However, I am now being indoctrinated by my employer into believing that education and saving the academic year – to make governance look good and efficient – surpasses all that.

As an educator and mother, I believe that my story should be told. I returned to school with fear, anxiety and uncertainty. 

The country believes that schools are open, pupils and teachers are doing fine, curriculum delivery is being successfully carried out, and we are on the road to writing the National Senior Certificate exams.

It has been said that the eyes are the windows of the soul. 

Amid masked faces, I see only eyes… eyes that look at me with fear, eyes that are filled with panic and anxiety, and sad eyes that question why now, in 2020, did this have to happen, when this is what I have waited for all my life at school? Will I even be alive to write my final exam? 

I see eyes that are searching for comfort and reassurance that no one can give. 

We expect pupils to concentrate and excel in their exams in this state of mind?

The Grade 12 academic year is filled with many emotions for both teachers and pupils. Add to this the environment surrounding a pandemic.

From being in the midst of the reality, I believe there are many loopholes at schools that contribute to the uncontrolled spread of Covid-19.

Pupils leave home hungry and carry no lunch, as their parents are now unemployed.

They have told me that they board taxis that contain 16 or more passengers despite the Covid-19 regulations. Some of the passengers do not wear masks. 

Yet the minister of basic education promised that 7 000 employees would monitor the taxis that pupils travel in. 

On some days, the pupils cannot attend school as there is no money for taxi fare. They are screened at the school gate and their temperatures are checked. 

Is this a true reflection of whether they have contracted the virus? 

In the classroom, I sanitise their hands, not their desks or chairs, because my school claims it’s not feasible. 

This is only done at the end of the school day, for the next day. 

The textbooks and worksheets that are distributed and used by the pupils cannot be sanitised. 

The toilets at the school are not functional since the children returned. Officials from the Department of Education and the Department of Health visited the school recently, and they were not informed about this. The pupils are, therefore, unable to wash their hands, a basic condition to help stop the spread of the virus. 

During recess, I have watched the pupils. They are not wearing their masks or practising social distancing. 

They are children and being irresponsible is expected. 

If adults are not able to practise social distancing, how do we expect the children to? I have also observed some teachers doing the same thing.

I am now in the front line and was instructed to perform my duties. Do I put my own family at risk? Do I choose my job over them?

The Grade 12 curriculum has not been trimmed and exam papers – already set – will not be revised. 

This begs many questions: what happens to pupils who were unable to engage in my lessons done over social media during the lockdown? 

What happens to pupils who are not currently in school because they cannot afford transport – either due to their parents or care-givers being unemployed, or because they were not sent to school out of fear? 

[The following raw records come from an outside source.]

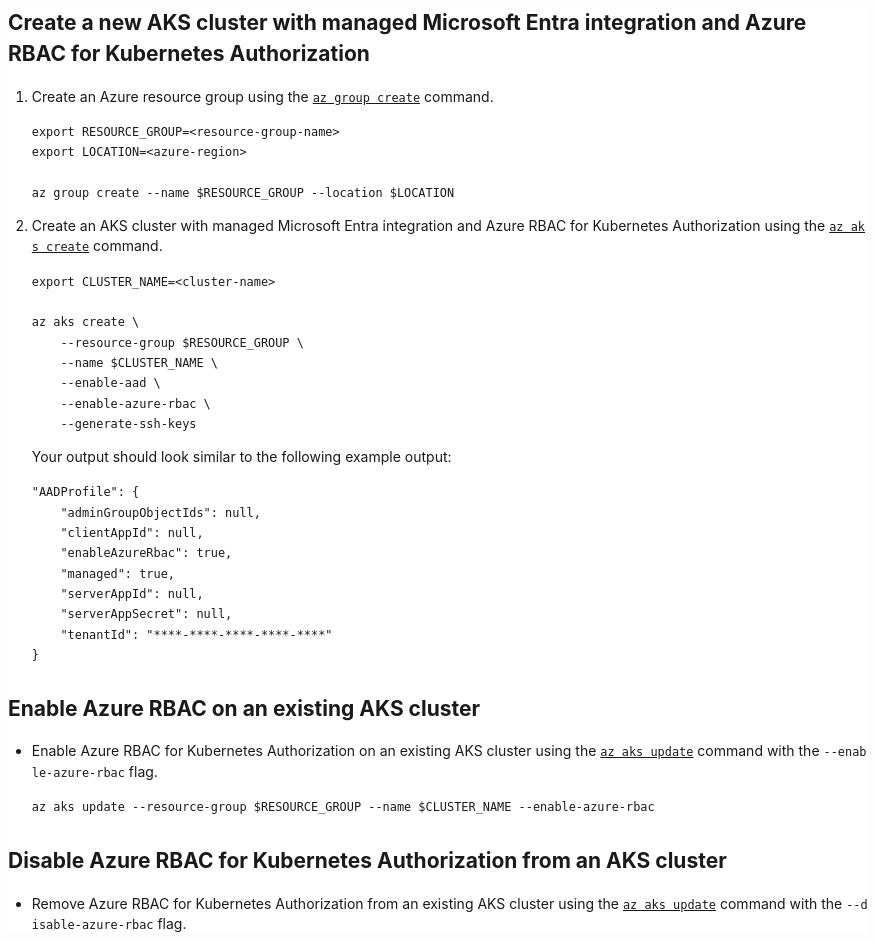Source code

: ## Create a new AKS cluster with managed Microsoft Entra integration and Azure RBAC for Kubernetes Authorization

1. Create an Azure resource group using the [`az group create`][az-group-create] command.

    ```azurecli-interactive
    export RESOURCE_GROUP=<resource-group-name>
    export LOCATION=<azure-region>

    az group create --name $RESOURCE_GROUP --location $LOCATION
    ```

2. Create an AKS cluster with managed Microsoft Entra integration and Azure RBAC for Kubernetes Authorization using the [`az aks create`][az-aks-create] command.

    ```azurecli-interactive
    export CLUSTER_NAME=<cluster-name>

    az aks create \
        --resource-group $RESOURCE_GROUP \
        --name $CLUSTER_NAME \
        --enable-aad \
        --enable-azure-rbac \
        --generate-ssh-keys
    ```

    Your output should look similar to the following example output:

    ```output
    "AADProfile": {
        "adminGroupObjectIds": null,
        "clientAppId": null,
        "enableAzureRbac": true,
        "managed": true,
        "serverAppId": null,
        "serverAppSecret": null,
        "tenantId": "****-****-****-****-****"
    }
    ```

## Enable Azure RBAC on an existing AKS cluster

* Enable Azure RBAC for Kubernetes Authorization on an existing AKS cluster using the [`az aks update`][az-aks-update] command with the `--enable-azure-rbac` flag.

    ```azurecli-interactive
    az aks update --resource-group $RESOURCE_GROUP --name $CLUSTER_NAME --enable-azure-rbac
    ```

## Disable Azure RBAC for Kubernetes Authorization from an AKS cluster

* Remove Azure RBAC for Kubernetes Authorization from an existing AKS cluster using the [`az aks update`][az-aks-update] command with the `--disable-azure-rbac` flag.


[aks-support-policies]: support-policies.md
[aks-faq]: faq.md
[az-extension-add]: /cli/azure/extension#az-extension-add
[az-extension-update]: /cli/azure/extension#az-extension-update
[az-feature-list]: /cli/azure/feature#az-feature-list
[az-feature-register]: /cli/azure/feature#az-feature-register
[az-aks-install-cli]: /cli/azure/aks#az-aks-install-cli
[az-aks-create]: /cli/azure/aks#az-aks-create
[az-aks-show]: /cli/azure/aks#az-aks-show
[list-role-assignments-at-a-scope-at-portal]: /azure/role-based-access-control/role-assignments-list-portal#list-role-assignments-at-a-scope
[list-role-assignments-for-a-user-or-group-at-portal]: /azure/role-based-access-control/role-assignments-list-portal#list-role-assignments-for-a-user-or-group
[az-role-assignment-create]: /cli/azure/role/assignment#az-role-assignment-create
[az-role-assignment-list]: /cli/azure/role/assignment#az-role-assignment-list
[az-provider-register]: /cli/azure/provider#az-provider-register
[az-group-create]: /cli/azure/group#az-group-create
[az-aks-update]: /cli/azure/aks#az-aks-update
[managed-aad]: ./managed-azure-ad.md
[install-azure-cli]: /cli/azure/install-azure-cli
[az-role-definition-create]: /cli/azure/role/definition#az-role-definition-create
[az-aks-get-credentials]: /cli/azure/aks#az-aks-get-credentials
[kubernetes-rbac]: /azure/aks/concepts-identity#azure-rbac-for-kubernetes-authorization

What happens to the pupils who have lost loved ones due to Covid-19 and are traumatised? What about pupils with co-morbidities, who have to remain at home? And what happens to those pupils who are not in school because they are in quarantine?

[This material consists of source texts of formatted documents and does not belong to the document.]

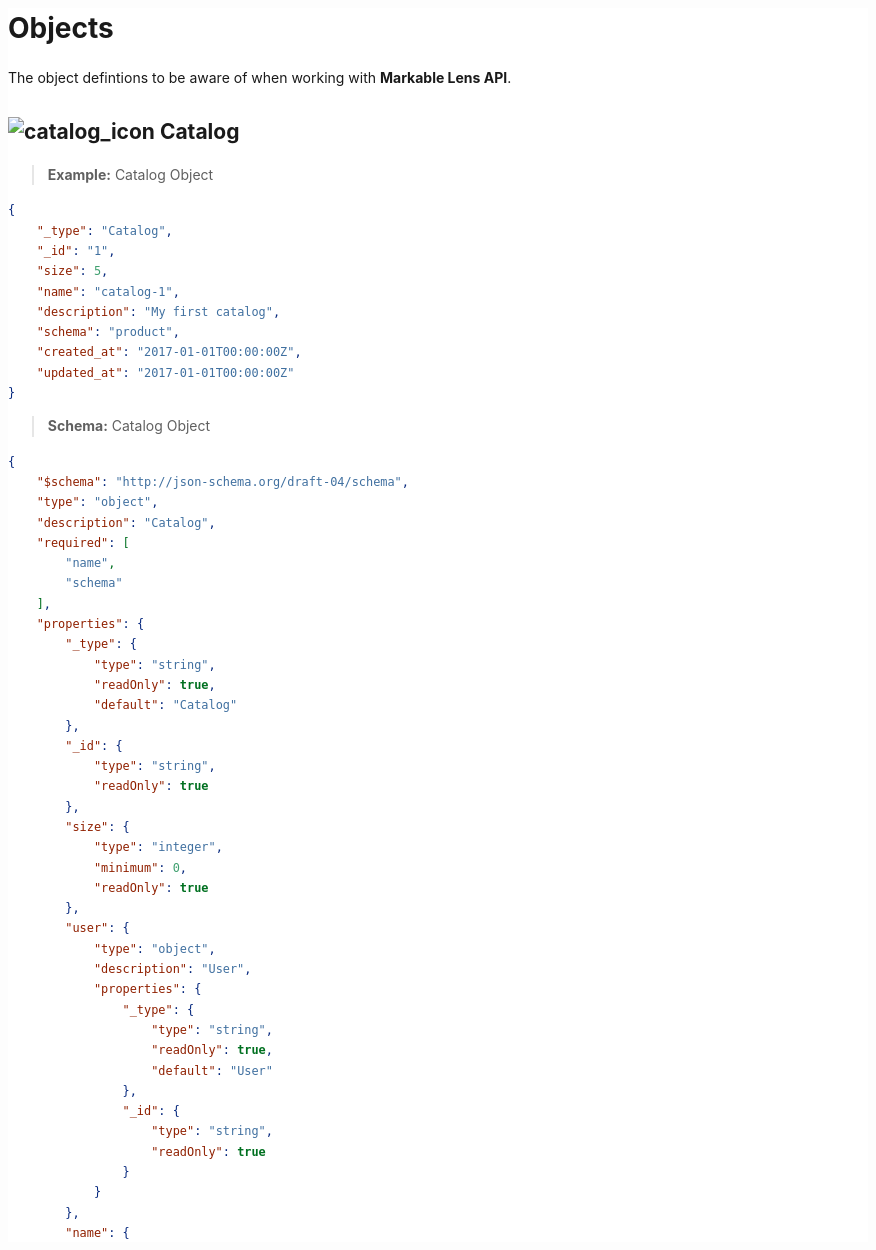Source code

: 
# Objects

The object defintions to be aware of when working with **Markable Lens API**.

## <img src="images/catalog_icon.png" alt="catalog_icon" width="26px" height="auto"> Catalog

> **Example:** Catalog Object

```json
{
    "_type": "Catalog",
    "_id": "1",
    "size": 5,
    "name": "catalog-1",
    "description": "My first catalog",
    "schema": "product",
    "created_at": "2017-01-01T00:00:00Z",
    "updated_at": "2017-01-01T00:00:00Z"
}
```

> **Schema:** Catalog Object

```json
{
    "$schema": "http://json-schema.org/draft-04/schema",
    "type": "object",
    "description": "Catalog",
    "required": [
        "name",
        "schema"
    ],
    "properties": {
        "_type": {
            "type": "string",
            "readOnly": true,
            "default": "Catalog"
        },
        "_id": {
            "type": "string",
            "readOnly": true
        },
        "size": {
            "type": "integer",
            "minimum": 0,
            "readOnly": true
        },
        "user": {
            "type": "object",
            "description": "User",
            "properties": {
                "_type": {
                    "type": "string",
                    "readOnly": true,
                    "default": "User"
                },
                "_id": {
                    "type": "string",
                    "readOnly": true
                }
            }
        },
        "name": {
```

Do I just go ahead and deliver the curriculum to the ones in front of me and forget about those who are not in school?  

I would like to ask the minister of basic education: do you sleep well at night knowing that thousands of lives are being lost as a result of a decision you have taken? Are you comfortable knowing that the education sector has contributed to the spread of the virus? 

You remind me of the Belsen commandant in the poem Vultures by Chinua Achebe, contained in the Grade 12 syllabus this year, who can stop on his way home and buy chocolates for his children after having given the command to persecute millions of people during the day… all in a day’s work to earn a salary.